Broadcasters have always checked their networks for performance. There now is a process that enables the testing to include a true QC measurement of the content as it passes through the entire broadcast chain.
In order to retain — and gain — viewers, subscribers, and advertisers, program originators and distributors must be able to deliver a consistently high-quality product. And the only way to know they’re succeeding is to measure their audiovisual content and determine if it meets standards — whether those standards are self-imposed, set by the customer or compliance regulators, or some combination thereof.
That’s why conscientious broadcasters and others make a point of monitoring and testing the quality of their video signals in real time. The testing process has traditionally existed to check network performance and delivered programming after it has gone to air — the basic definition of QC. Now this process is evolving to include quality measurement as well. That is, measuring the true quality of any given content throughout the entire processing chain.
Video Clarity’s Real Time Monitor (RTM) allows content distributors to make continuous quality measurements during actual broadcasts on all types of video delivery systems, including broadcast, satellite, cable TV, and Internet streaming. This technology provides a way to detect and measure many different kinds of errors that can affect video signals. The resulting measurements are compiled into a score using a mathematical formula based on accepted studies of human visual perception. The score indicates how much video signal quality degradation a typical viewer would notice. From there operators can make adjustments as needed.
This example shows long-duration monitoring. With a return link for data, Video Clarity's RTM measures multiple QC parameters including; A/V quality, lip-sync (offset), audio loudness and VANC data lines.

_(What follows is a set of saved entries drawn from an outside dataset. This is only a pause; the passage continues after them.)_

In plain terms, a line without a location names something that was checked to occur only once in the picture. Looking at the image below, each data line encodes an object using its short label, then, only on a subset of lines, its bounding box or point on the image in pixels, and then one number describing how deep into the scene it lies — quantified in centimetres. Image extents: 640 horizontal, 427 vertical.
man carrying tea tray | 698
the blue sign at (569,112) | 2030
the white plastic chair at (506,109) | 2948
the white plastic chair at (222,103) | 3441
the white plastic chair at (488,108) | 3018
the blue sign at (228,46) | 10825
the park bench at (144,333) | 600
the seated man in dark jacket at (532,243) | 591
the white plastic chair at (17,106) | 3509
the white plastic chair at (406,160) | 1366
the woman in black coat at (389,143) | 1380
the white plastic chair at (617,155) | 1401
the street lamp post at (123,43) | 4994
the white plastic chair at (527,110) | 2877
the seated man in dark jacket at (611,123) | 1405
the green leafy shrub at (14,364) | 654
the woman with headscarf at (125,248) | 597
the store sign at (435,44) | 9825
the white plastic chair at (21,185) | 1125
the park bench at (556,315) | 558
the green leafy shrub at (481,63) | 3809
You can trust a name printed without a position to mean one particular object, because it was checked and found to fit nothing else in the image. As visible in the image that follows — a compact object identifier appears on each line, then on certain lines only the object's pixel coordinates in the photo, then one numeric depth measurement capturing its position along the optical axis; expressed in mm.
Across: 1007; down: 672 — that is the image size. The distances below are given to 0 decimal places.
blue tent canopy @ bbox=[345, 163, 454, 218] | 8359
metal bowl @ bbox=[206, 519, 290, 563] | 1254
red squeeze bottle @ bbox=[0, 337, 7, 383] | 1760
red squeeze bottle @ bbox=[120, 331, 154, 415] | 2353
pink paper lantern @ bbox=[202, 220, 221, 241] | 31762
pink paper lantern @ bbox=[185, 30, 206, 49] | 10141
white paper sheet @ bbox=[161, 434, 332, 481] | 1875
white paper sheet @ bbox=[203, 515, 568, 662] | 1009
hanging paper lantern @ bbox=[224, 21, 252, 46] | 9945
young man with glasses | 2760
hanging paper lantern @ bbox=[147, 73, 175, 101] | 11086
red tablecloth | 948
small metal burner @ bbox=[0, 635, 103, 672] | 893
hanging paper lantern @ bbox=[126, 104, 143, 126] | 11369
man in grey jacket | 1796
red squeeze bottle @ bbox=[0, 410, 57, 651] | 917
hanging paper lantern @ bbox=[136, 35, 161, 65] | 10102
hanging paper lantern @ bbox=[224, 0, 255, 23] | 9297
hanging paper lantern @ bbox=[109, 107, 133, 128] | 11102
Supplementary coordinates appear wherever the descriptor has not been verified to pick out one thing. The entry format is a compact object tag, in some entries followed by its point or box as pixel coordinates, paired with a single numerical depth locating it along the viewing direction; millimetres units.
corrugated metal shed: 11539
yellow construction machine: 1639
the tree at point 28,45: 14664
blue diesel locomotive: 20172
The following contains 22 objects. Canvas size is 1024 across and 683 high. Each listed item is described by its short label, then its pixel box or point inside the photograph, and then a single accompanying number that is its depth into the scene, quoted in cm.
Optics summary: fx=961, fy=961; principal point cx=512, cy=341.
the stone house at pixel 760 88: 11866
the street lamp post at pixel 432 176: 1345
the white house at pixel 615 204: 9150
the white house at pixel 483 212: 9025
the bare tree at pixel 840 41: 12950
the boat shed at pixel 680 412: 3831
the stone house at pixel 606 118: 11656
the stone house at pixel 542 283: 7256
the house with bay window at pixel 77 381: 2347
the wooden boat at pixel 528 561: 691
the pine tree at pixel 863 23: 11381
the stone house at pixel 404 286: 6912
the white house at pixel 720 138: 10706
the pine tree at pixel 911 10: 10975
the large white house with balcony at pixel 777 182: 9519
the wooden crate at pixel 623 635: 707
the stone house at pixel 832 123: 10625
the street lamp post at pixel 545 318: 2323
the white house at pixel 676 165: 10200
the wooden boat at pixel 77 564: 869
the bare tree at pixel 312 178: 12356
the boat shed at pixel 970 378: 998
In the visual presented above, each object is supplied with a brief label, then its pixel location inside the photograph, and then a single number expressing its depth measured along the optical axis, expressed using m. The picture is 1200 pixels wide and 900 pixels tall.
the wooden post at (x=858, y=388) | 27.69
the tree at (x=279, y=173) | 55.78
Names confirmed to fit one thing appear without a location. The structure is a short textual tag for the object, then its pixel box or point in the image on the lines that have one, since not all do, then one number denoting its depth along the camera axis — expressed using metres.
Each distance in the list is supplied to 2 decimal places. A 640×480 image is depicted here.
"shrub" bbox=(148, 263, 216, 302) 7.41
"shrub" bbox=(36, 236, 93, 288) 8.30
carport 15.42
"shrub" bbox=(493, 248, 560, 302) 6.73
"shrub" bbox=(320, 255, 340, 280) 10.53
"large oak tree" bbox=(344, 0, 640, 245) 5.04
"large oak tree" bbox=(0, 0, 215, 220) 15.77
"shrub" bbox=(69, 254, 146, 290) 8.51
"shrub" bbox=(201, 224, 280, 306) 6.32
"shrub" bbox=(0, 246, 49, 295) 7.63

Reference-Based Testing: The Key to Accuracy
RTM relies on reference-based video quality testing — specifically full-reference testing — whereby the quality of the output is measured against the source content. With this method, the equipment performing the test receives two copies of the content: a source (or reference) version, and a version that has been processed through some type of network or equipment. Full-reference testing is the most accurate way to arrive at an idea of human-perceived video quality because there is a frame-by-frame comparison between the original and the processed content, with standards-based, repeatable calculations being made between the two. This powerful technique allows measurements to be made in-service, so that normal video delivery can continue uninterrupted while tests are underway.
The Big Benefit: Objective Numbers to Back Up the Eyeball Test
A full-reference solution eliminates the need to rely on visual comparison alone when making quality decisions. While the QC and measurement process will always require experienced engineers to “eyeball” the content, full-reference testing gives them an objective, highly accurate, numbers-based method and scoring system for quality that correlates to the subjective score they would assign during visual evaluation. Having a highly accurate quality-measurement method to match their perceptions is critical, especially given today’s complex and dynamic content delivery environment. This reliable scoring system can be used throughout the delivery chain and applied consistently to all types of content no matter what the delivery method.
Broadcast, Cable and/or IPTV Head End Operational Diagram
Reference-Based Testing During Broadcast
As video is being transmitted, operators can deploy reference-based testing at any point or points along the transmission path to compare two video streams. Monitoring throughout a distribution network can give operators a deeper understanding of the effect of errors at each stage along the overall path. RTM notes any differences in the streams and calculates a score. The system provides alerts whenever an error causes visual, audio, and ancillary data glitches; reports if lip-sync problems occur; and saves the exact error frames surrounding the event for immediate or later analysis.
Reference-Based Testing in the Lab
Real-time monitoring and measurement is not just for testing during playout. With the relentless march toward IP delivery and the rapidly expanding range of Internet delivery requirements, methods, and devices, operators have to ensure the quality of the viewing experience well beyond the TV set. Shrewd content distributors are using real-time reference-based testing in their labs to test processing equipment and sample network paths thoroughly for quality of adaptive-bit-rate audio and video streams, with the aim of perfecting their Internet program delivery.
Whether it’s used for broadcast quality-monitoring and error-recording, automatic analysis of IP streams, or product and process testing, real-time, reference-based quality testing with RTM will cut costs, reduce customer churn, and provide a visually appealing product for viewers. As more and more revenue comes from adaptive-bit-rate OTT content, the ability to measure video quality in a highly accurate way is critically important to ensuring that viewers get the best experience, advertisers are satisfied, and regulations are met.